Schriftliche Aufgabe 1:
Ersetzen Sie im Grußwort "Mut" durch "Entschlossenheit" und geben Sie die Passage wieder, die mit den Worten "Denn Ludwig Große" einsetzt und nach "Kolonne des Klassenfeindes." endet.
Schriftliche Aufgabe 2:
Als was hat Bischof Albrecht Schönherr Ludwig Große laut dem Grußwort bezeichnet?
──────── Textabschnitt ────────
Grußwort zum 80. Geburtstag von Ludwig Große am 27. Februar 2013 in Bad Blankenburg (Thüringen)

Bischof Albrecht Schönherr, langjähriger Vorsitzender im Bund der Evangelischen Kirchen in der DDR hat einmal Ludwig Große als den Löwen aus Thüringen bezeichnet und Schönherr hatte Recht:

Denn Ludwig Große stand mit Mut – und wenn nötig mit Lautstärke für die Freiheit der Kirche und den Schutz der Menschen in einem Staat, in dem Kirche und Religion doppelt Feinde waren. Die Religion galt als unwissenschaftlich und zum Absterben verurteilt. Wobei nachgeholfen werden sollte. Die Kirche galt wegen der Westkontakte als 5. Kolonne des Klassenfeindes.

Ludwig Große half mit, dass die acht evangelischen Landeskirchen eine feste Gemeinschaft wurden und dabei Thüringen von einem Sonderweg zu einem Herzstück des Kirchenbundes wurde, der in Verantwortung vor Gott und für die Menschen den Weg zwischen Anpassung und Verweigerung fand.

Seine Feinde fürchteten Ludwig Große. Seine Freunde schätzten seine Treue und Zuverlässigkeit: Denn er stand zu seinen Gemeinden, seinen Mitarbeitern, insbesondere in der Jugendarbeit. Ludwig Große vermittelte die Gewissheit, dass die Diktatur der SED nicht das Ende aller Wege Gottes mit seiner Gemeinde ist.
──────── Vorliegendes Material ────────
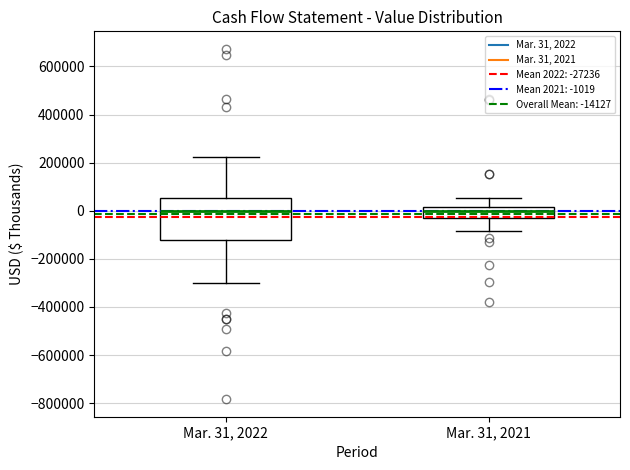

Where is the upper edge of the box for Mar. 31, 2022 on the y-axis? The values are not printed on the chart, so give them approximately, as read against the axis.

60000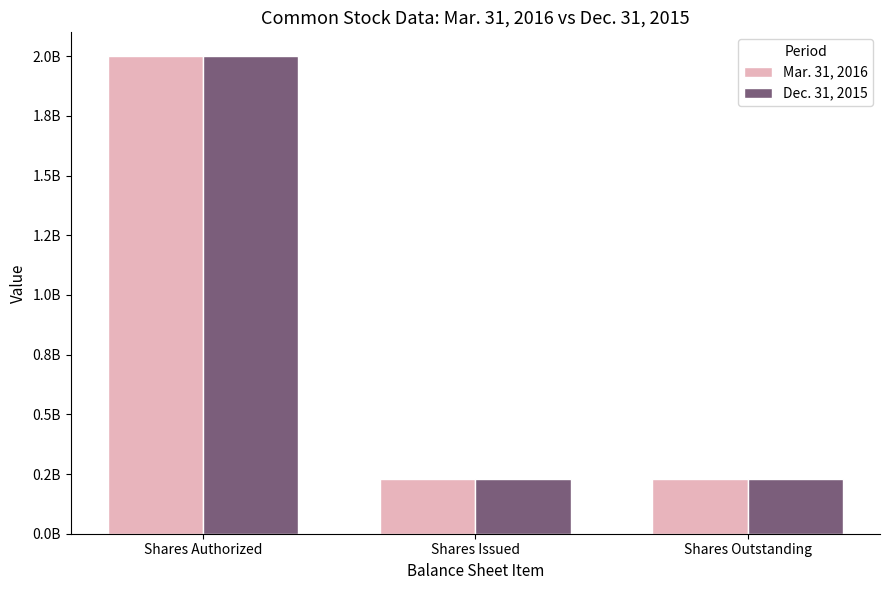

What is the sum of the Dec. 31, 2015 values at Shares Outstanding and Shares Issued?

460942404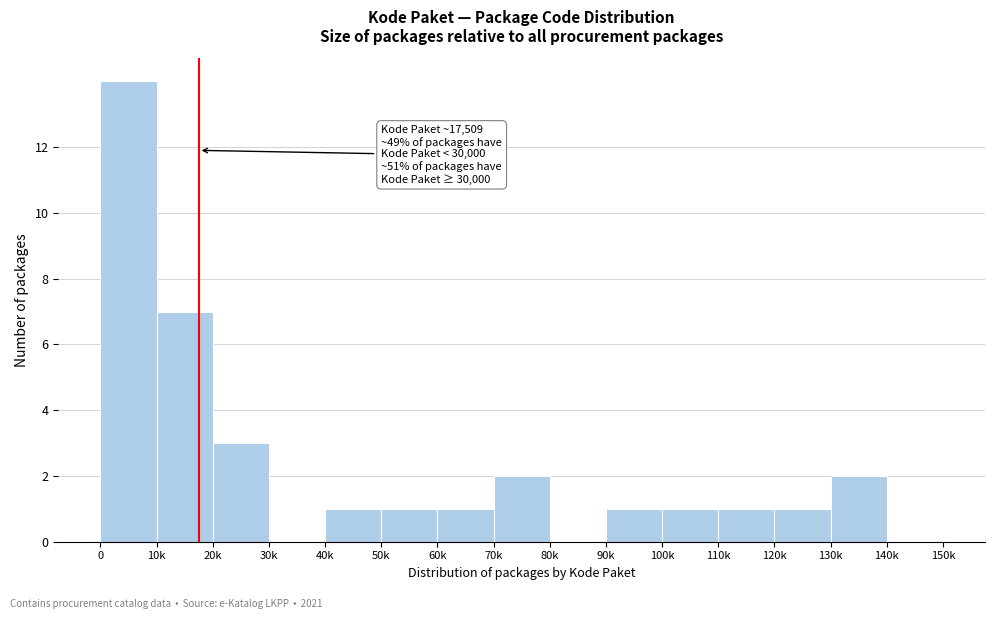

Reading right to left, extract all data points from this chart.

140k=0	130k=2	120k=1	110k=1	100k=1	90k=1	80k=0	70k=2	60k=1	50k=1	40k=1	30k=0	20k=3	10k=7	0=14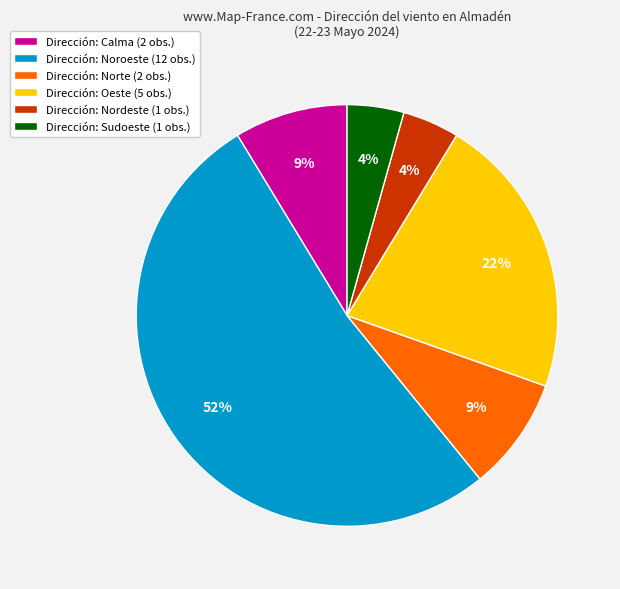

Approximately how many times larger is the value at Dirección: Oeste (5 obs.) compared to Dirección: Noroeste (12 obs.)?

0.4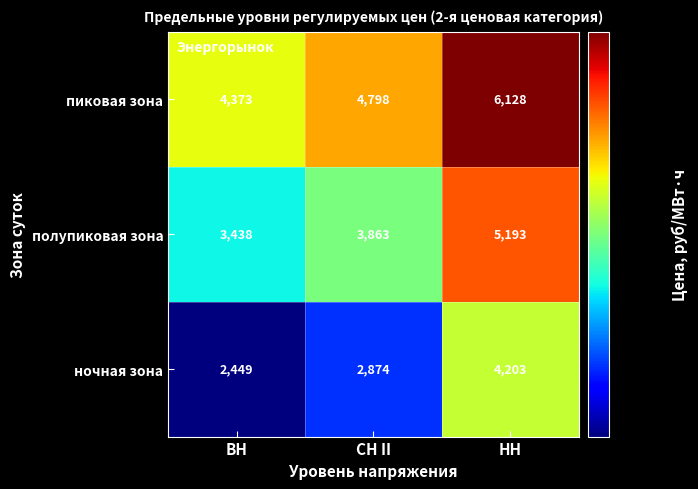

Is it true that пиковая зона equals 4798 at СН II?

True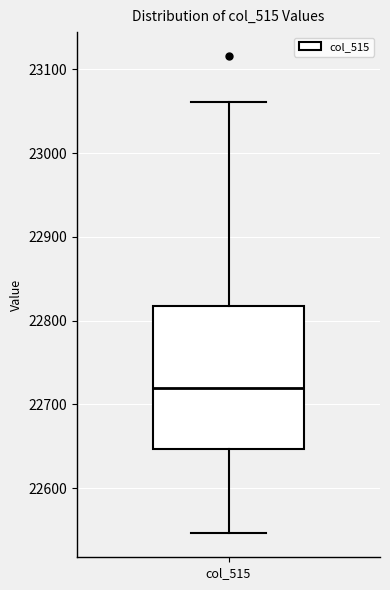

Transcribe this box plot: give where the median line is, the range the box spans, and where the two whiskers end, as read against the y-axis. The values are not printed on the chart, so give them approximately, as read against the axis.

median 22720, box 22650 to 22820, whiskers 22550 to 23060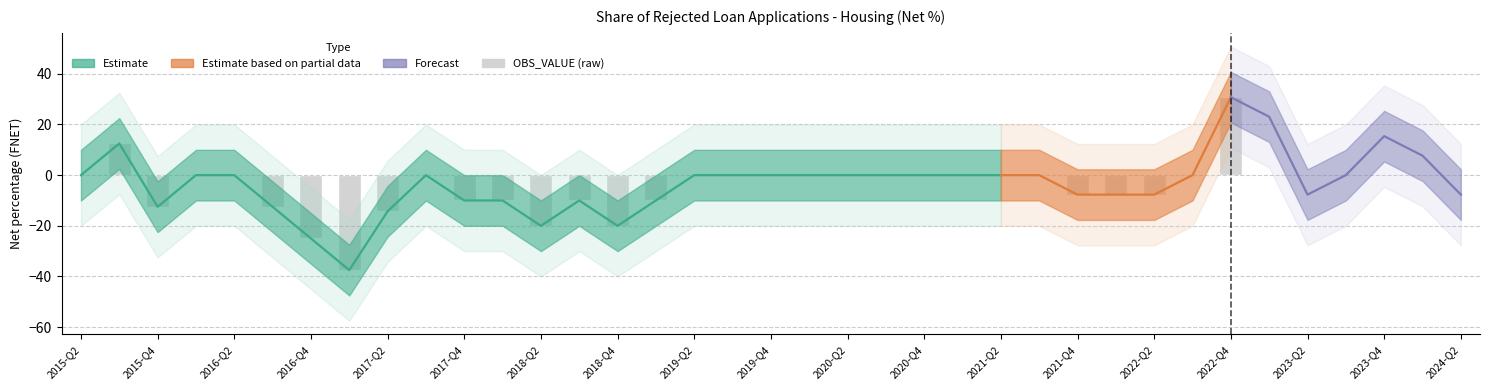

What is the label of the 15th bar from the right?

2020-Q4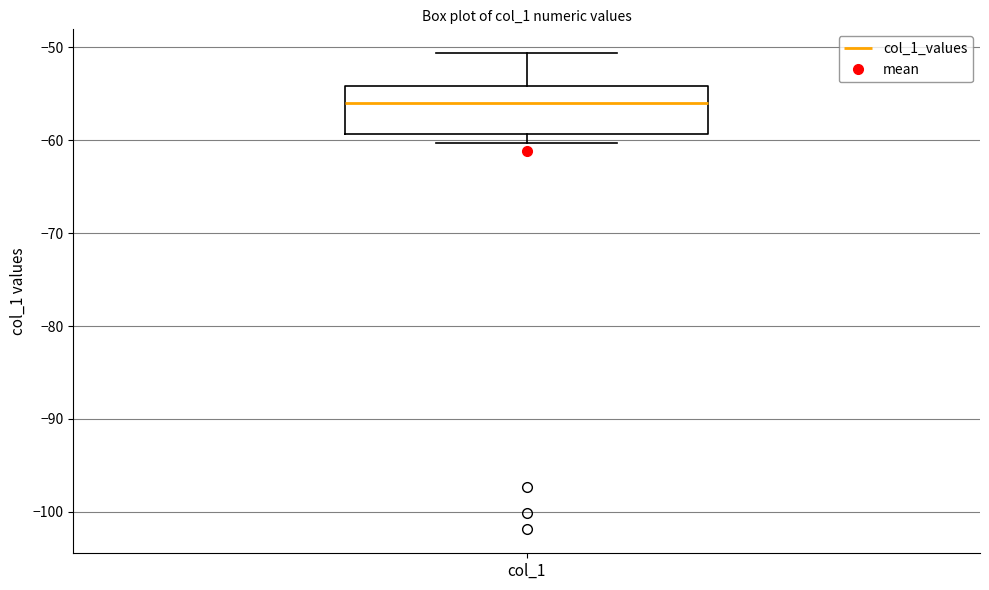

Read this box plot against the y-axis: the position of the median line, the range covered by the box, and the ends of both whiskers. The values are not printed on the chart, so give them approximately, as read against the axis.

median -56, box -59 to -54, whiskers -60 to -51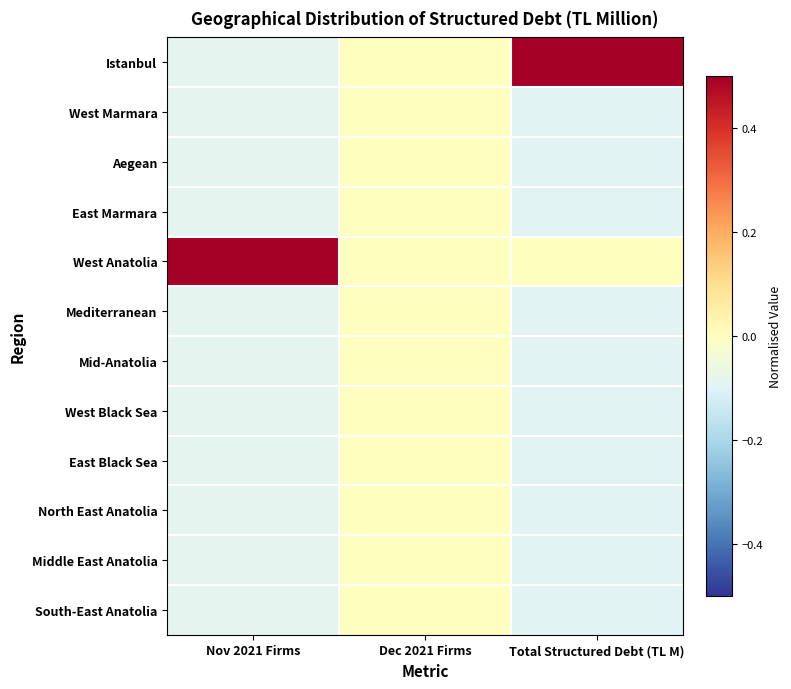

What is the spread (max minus min) of values at Total Structured Debt (TL M)?

1.0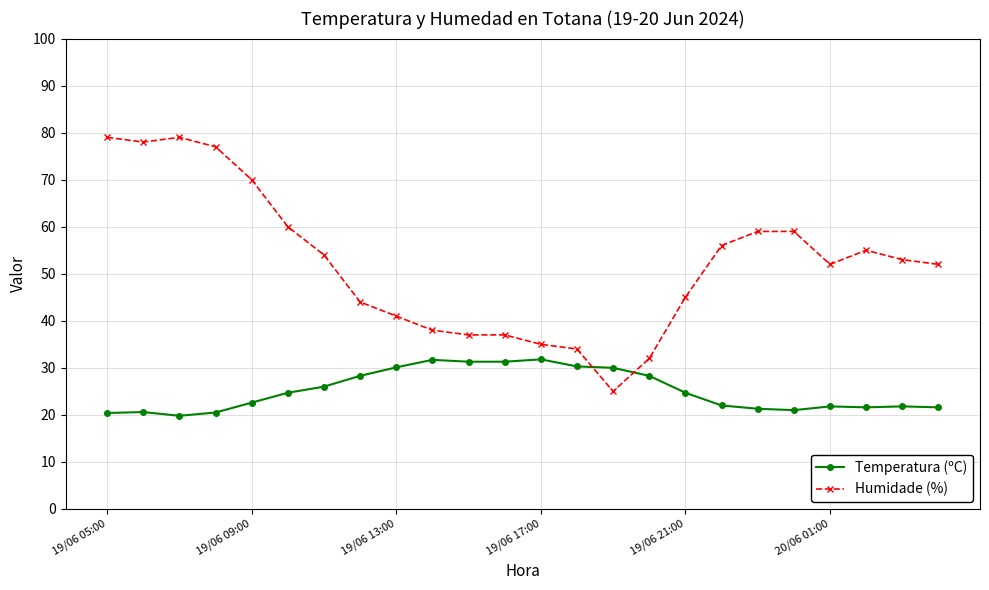

What is the minimum value for Humidade (%)?

25.0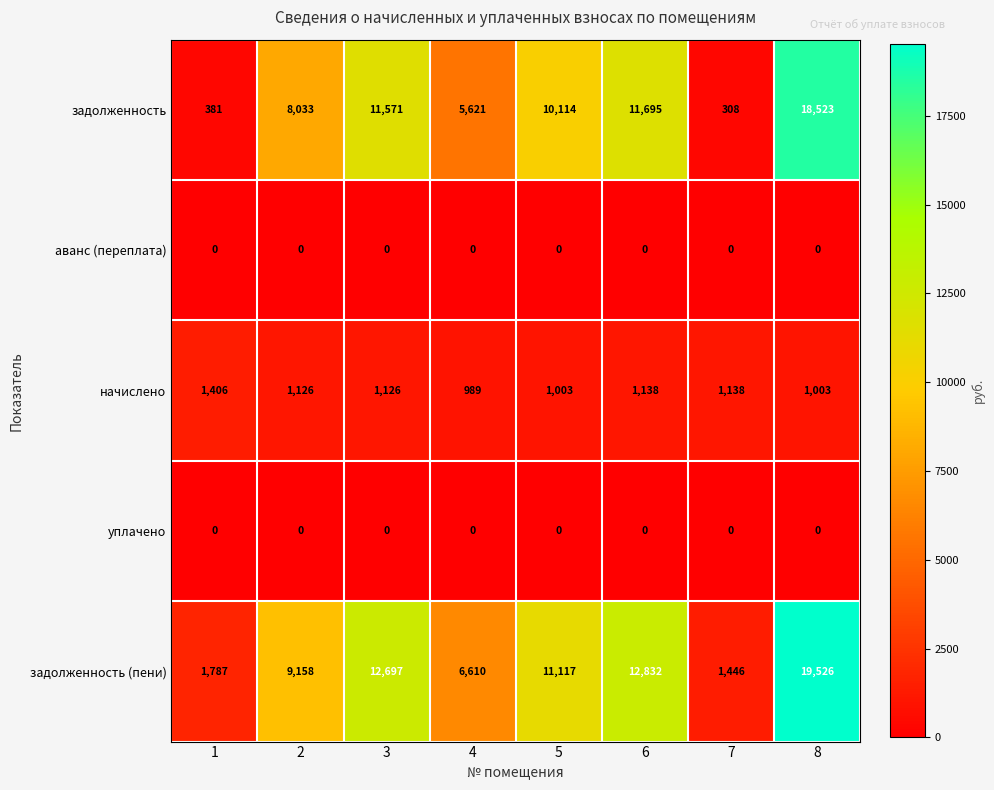

What is the total value across all series at 5?

22234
────────
Ergebnis der Aufgabe 1:
Denn Ludwig Große stand mit Entschlossenheit – und wenn nötig mit Lautstärke für die Freiheit der Kirche und den Schutz der Menschen in einem Staat, in dem Kirche und Religion doppelt Feinde waren. Die Religion galt als unwissenschaftlich und zum Absterben verurteilt. Wobei nachgeholfen werden sollte. Die Kirche galt wegen der Westkontakte als 5. Kolonne des Klassenfeindes.

Ergebnis der Aufgabe 2:
Als den Löwen aus Thüringen.